The present disclosure pertains to managing the power consumption of processors, in particular, to mechanism that may allow the software to control the power consumption at fine scales.
Power management is an important aspect of processors. Power management may reduce the power consumption of processors, and thus reduce the power consumption cost and increase the use time of a battery. However, power management mechanism may also have costs. For example power management may reduce microprocessor performance and may stall an application when the application tries to use a processor unit that has been powered off. For these reasons, systems that incorporate power management mechanism may predict the behavior of applications being executed in order to reduce power consumption or to power off units that may not be needed while keeping units that will be used in power.
Embodiments are illustrated by way of example and not limitation in the Figures of the accompanying drawings:
Embodiments of the present invention may include a computer system as shown in
In one embodiment, the processor 102 includes a Level 1 (L1) internal cache memory 104. Depending on the architecture, the processor 102 can have a single internal cache or multiple levels of internal cache. Alternatively, in another embodiment, the cache memory can reside external to the processor 102. Other embodiments can also include a combination of both internal and external caches depending on the particular implementation and needs. Register file 106 can store different types of data in various registers including integer registers, floating point registers, status registers, and instruction pointer register.
Execution unit 108, including logic to perform integer and floating point operations, also resides in the processor 102. The processor 102 may also include a microcode (ucode) ROM that stores microcode for certain macroinstructions. For one embodiment, execution unit 108 includes logic to handle a packed instruction set 109. By including the packed instruction set 109 in the instruction set of a general-purpose processor 102, along with associated circuitry to execute the instructions, the operations used by many multimedia applications may be performed using packed data in a general-purpose processor 102. Thus, many multimedia applications can be accelerated and executed more efficiently by using the full width of a processor's data bus for performing operations on packed data. This can eliminate the need to transfer smaller units of data across the processor's data bus to perform one or more operations one data element at a time.
Alternate embodiments of an execution unit 108 can also be used in micro controllers, embedded processors, graphics devices, DSPs, and other types of logic circuits. System 100 includes a memory 120. Memory 120 can be a dynamic random access memory (DRAM) device, a static random access memory (SRAM) device, flash memory device, or other memory device. Memory 120 can store instructions and/or data represented by data signals that can be executed by the processor 102.
A system logic chip 116 may be coupled to the processor bus 110 and memory 120. The system logic chip 116 in the illustrated embodiment is a memory controller hub (MCH).
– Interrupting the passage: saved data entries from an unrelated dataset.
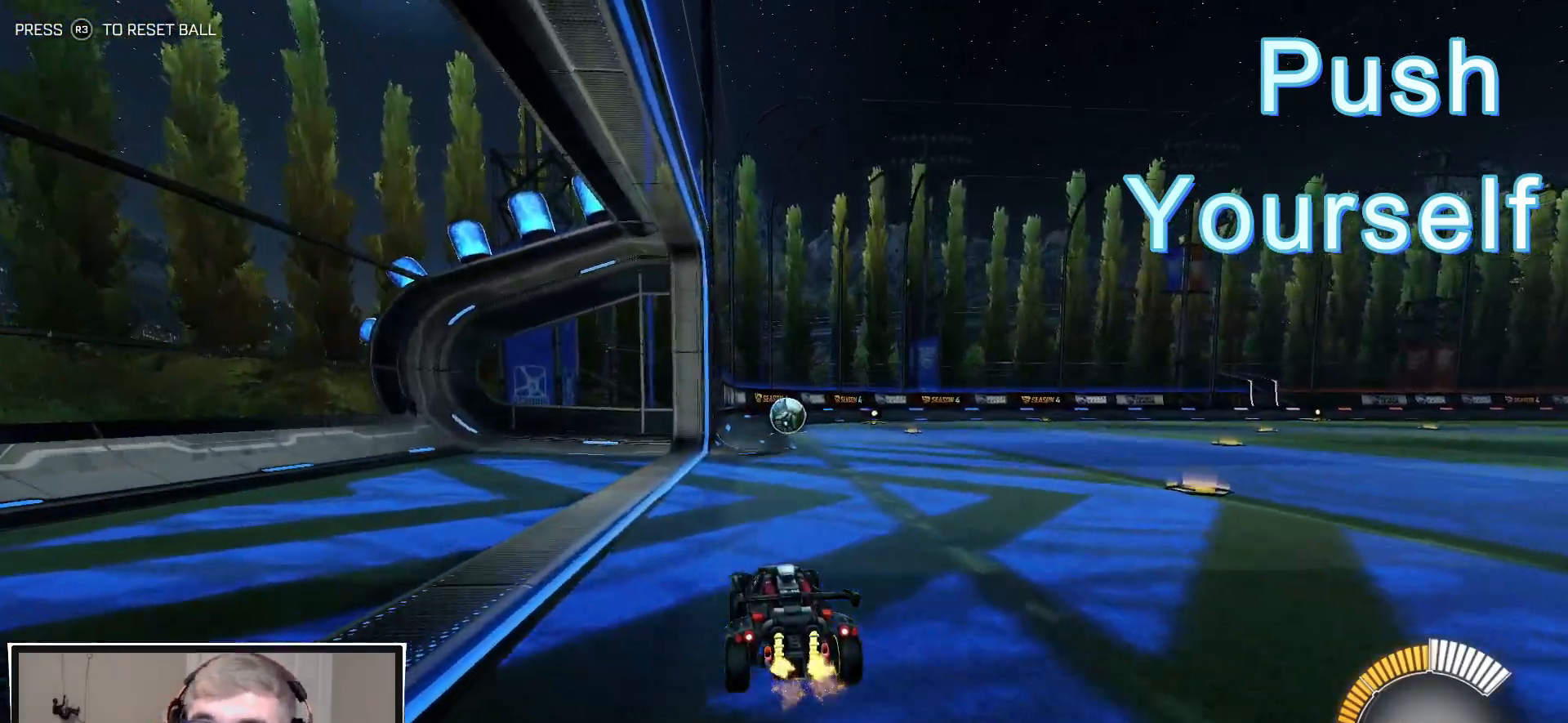
{"buttons": ["R2"], "left_stick": "center", "right_stick": "center", "events": []}
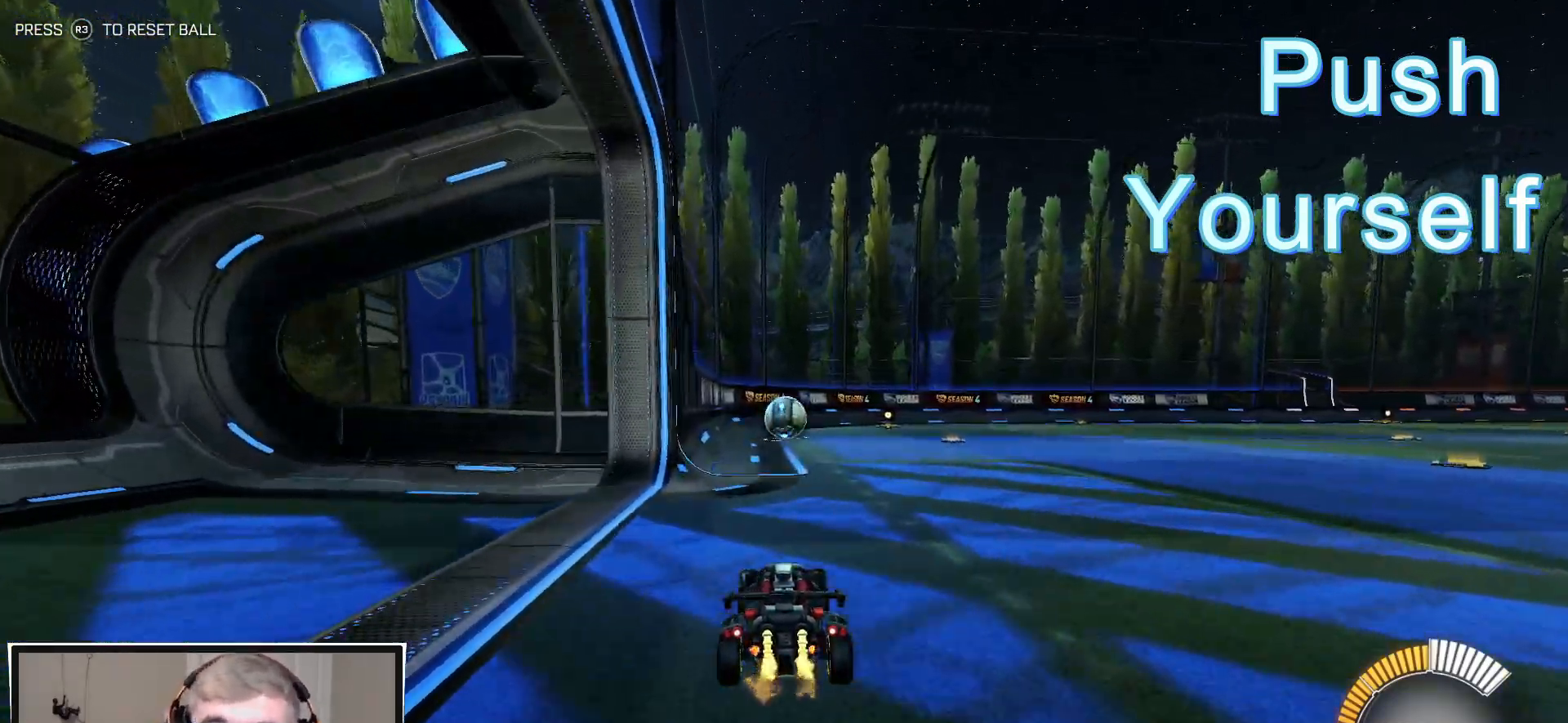
{"buttons": ["R2"], "left_stick": "center", "right_stick": "center", "events": []}
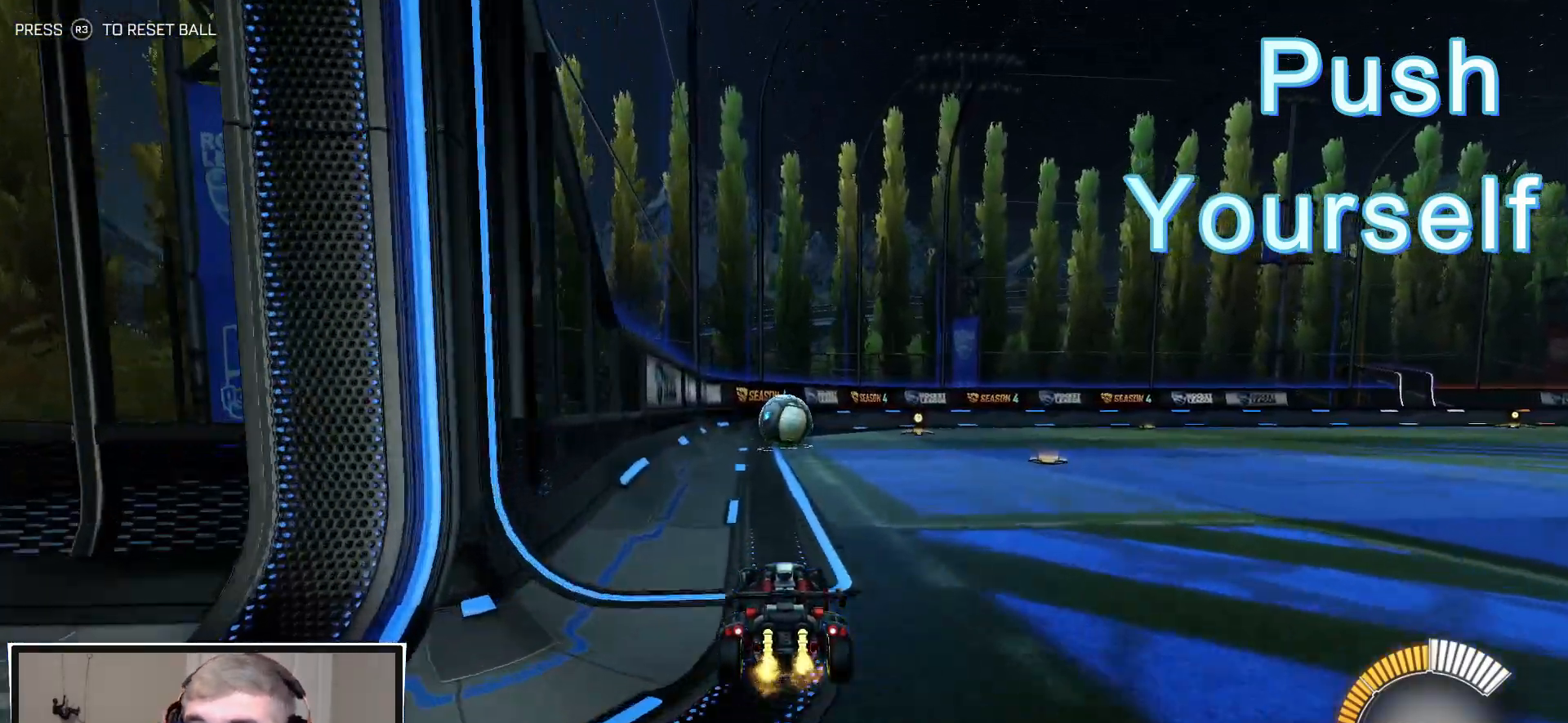
{"buttons": [], "left_stick": "center", "right_stick": "center", "events": [[133, "R2", "up"]]}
The processor 102 can communicate to the MCH 116 via a processor bus 110. The MCH 116 provides a high bandwidth memory path 118 to memory 120 for instruction and data storage and for storage of graphics commands, data and textures. The MCH 116 is to direct data signals between the processor 102, memory 120, and other components in the system 100 and to bridge the data signals between processor bus 110, memory 120, and system I/O 122. In some embodiments, the system logic chip 116 can provide a graphics port for coupling to a graphics controller 112. The MCH 116 is coupled to memory 120 through a memory interface 118. The graphics card 112 is coupled to the MCH 116 through an Accelerated Graphics Port (AGP) interconnect 114.
System 100 uses a proprietary hub interface bus 122 to couple the MCH 116 to the I/O controller hub (ICH) 130. The ICH 130 provides direct connections to some I/O devices via a local I/O bus. The local I/O bus is a high-speed I/O bus for connecting peripherals to the memory 120, chipset, and processor 102. Some examples are the audio controller, firmware hub (flash BIOS) 128, wireless transceiver 126, data storage 124, legacy I/O controller containing user input and keyboard interfaces, a serial expansion port such as Universal Serial Bus (USB), and a network controller 134. The data storage device 124 can comprise a hard disk drive, a floppy disk drive, a CD-ROM device, a flash memory device, or other mass storage device.
For another embodiment of a system, an instruction in accordance with one embodiment can be used with a system on a chip. One embodiment of a system on a chip comprises of a processor and a memory. The memory for one such system is a flash memory. The flash memory can be located on the same die as the processor and other system components. Additionally, other logic blocks such as a memory controller or graphics controller can also be located on a system on a chip.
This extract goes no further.